A few things:
They rebooted all the books at #1. Wasn't this reboot suppose to allow people to pick up the titles with no knowledge of the characters, and start from a fresh new beginning? I decided to look at a few of them, and they really didn't give any explanations as to who or what was going on. It became sort of obvious that you had to already know the previous history of the character. I know they did an issue #0 for all the books a few months ago. Was that suppose to be the 'origin' stories to give new readers an understanding as to who the characters are, and their back stories? I would imagine it would also be for longtime readers, giving them knowledge as to who the characters are meant to be today.
Was Green Arrow always this young?
DC rebooted comics before, right? Wasn't there a name for that? I know each big change becomes an era that a string of the comics fall into, like Pre-Crisis, Post-Crisis. Will the New 52 become a new era, like 'Bronze Age' or whatever?
Help me out here geekzoids! ;)
In theory, yes, it was supposed to allow people to pick up new titles and understand the story with no knowledge of the character's histories. In actuality, it wasn't.
It depends on the writer. Some of them succeeded in starting #1 as a genuine beginning. Others couldn't help but not ignore the decades of history. And then others, well, they just couldn't write.
#0 issues were indeed origins. Basically, after about a year, people complained that shit was too confusing now, because only half the DC Universe actually got rebooted. The zero issues were meant to smooth things over and establish each character/titles role in this new universe.
No, Green Arrow was not always this young. Pre reboot he had a son about the same age he's portrayed now. Mind you, he's not the only one who was made younger. Batman, Superman, Aquaman, Wonder Woman. Basically, all the adults had a couple, or a couple dozen in some cases, years knocked off. Because god forbid characters grow up.
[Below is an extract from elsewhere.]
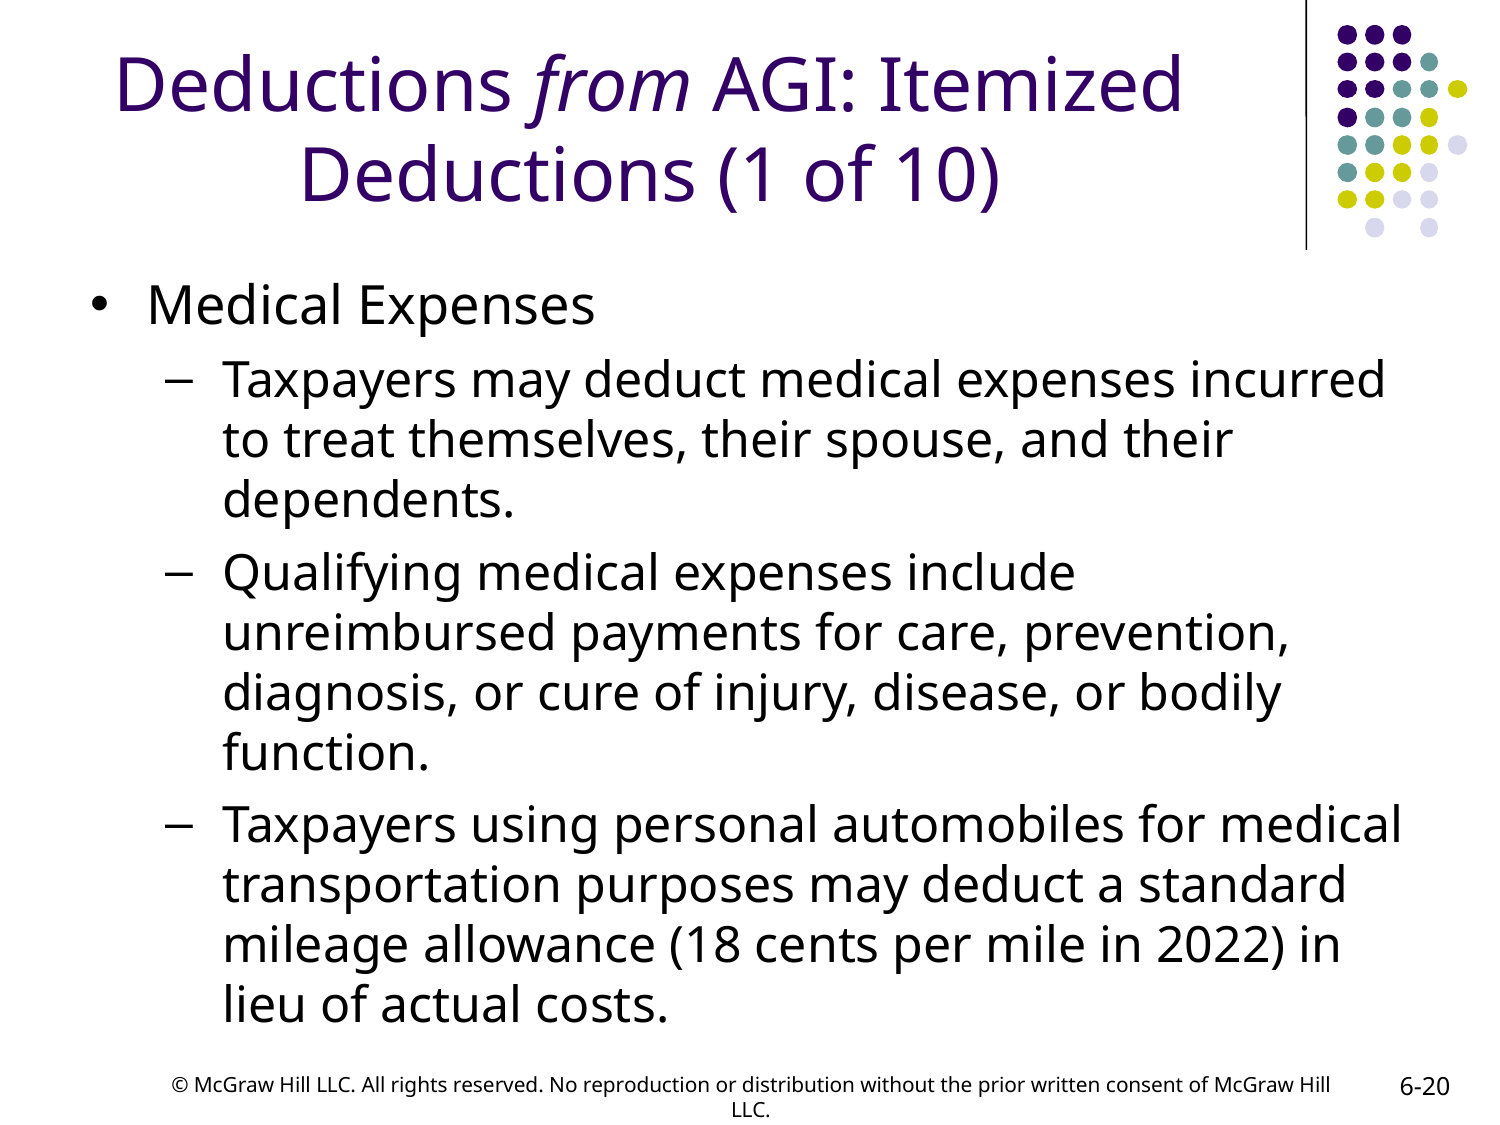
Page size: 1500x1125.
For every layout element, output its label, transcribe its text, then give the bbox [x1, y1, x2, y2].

list Medical Expenses Taxpayers may deduct medical expenses incurred to treat themselves, their spouse, and their dependents. Qualifying medical expenses include unreimbursed payments for care, prevention, diagnosis, or cure of injury, disease, or bodily function. Taxpayers using personal automobiles for medical transportation purposes may deduct a standard mileage allowance (18 cents per mile in 2022) in lieu of actual costs. [75, 262, 1425, 1050]
title Deductions from AGI: Itemized Deductions (1 of 10) [25, 24, 1275, 228]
DC has rebooted before, sort of. Crisis on Infinite Earths did sort of reboot the universe, but at the same time, it didn't really erase 50% of the history. Likewise, there have been other Crises. Infinite Crisis, Final Crisis. These all mainly just altered the universe, whereas the reboot erased parts of it.
The "______ Age" wouldn't be determined by something DC solely did. It's a term that would be affected by the comics industry as a whole.
Thanks so much, r1.
I don't know if you saw Wonder Woman #0, but did they just use a past comic and put it into that one? I seem to recall it saying that it was from a different decade or something, and they were just reprinting it.
Justice League of America looks good, but Justice League, and then another book called Justice League OF AMERICA. That's really weird. I know there are multiple Batman titles, but did they really need to make another Justice League?!
I get the Bronze Age thing. That makes total sense, but could this become like The New 52 era, like the Crisis eras, maybe something people could refer to in future decades to come. I mean it really is a reboot.
One last thing, the origins -- did they do total revamps on anyone, in terms of history I mean? If so, which one had the greatest amount of change? I saw the Catwoman one, and they basically gave her the Batman Returns origin.
[quote] Wasn't this reboot suppose to allow people to pick up the titles with no knowledge of the characters, and start from a fresh new beginning?
In theory, yes, but Batman and Green Lantern in particular barely had their continuities reset.
It also hasn't helped that DC editorial has been playing roulette with the creative teams. It's very rare for an artist and writer to stay on the same book for more than six issues or so.
The Voice of the Night
Popular characters like Batman stay basically the way they were while less popular characters are drastically changed. Wonder Woman has had a revamp every few years, ever since she lost her powers back in 1968.
The Incredible I Ching
[quote]I don't know if you saw Wonder Woman #0, but did they just use a past comic and put it into that one? I seem to recall it saying that it was from a different decade or something, and they were just reprinting it.
I think the writer wanted to make it seem like a reprint of an old issue, but it wasn't. It was all new.
R2 Marvel has something like 12 Avenger and 15 X-Men comics coming out a month,so JLA at two isn't that bad!So DC should quit while they are ahead and just keep two.
R3 Voice, that's Bob Harras at work. He did a similar thing at Marvel. He gave his editors too much leeway there.Changing shit left and right. In addition, Morrison, Snyder ,Johns and a few others were given carte blanche to do whatever the heck they wanted. And others like George Perez had to suffer because of it.
Speaking of the new 52, Scoot Clark artist of Deathstroke has died. I recently saw his name mentioned when Liefeld ripped his artwork on that title,one of the editorial differences that made him leave DC/The New 52.
How did he die? I haven't seen it mentioned at all.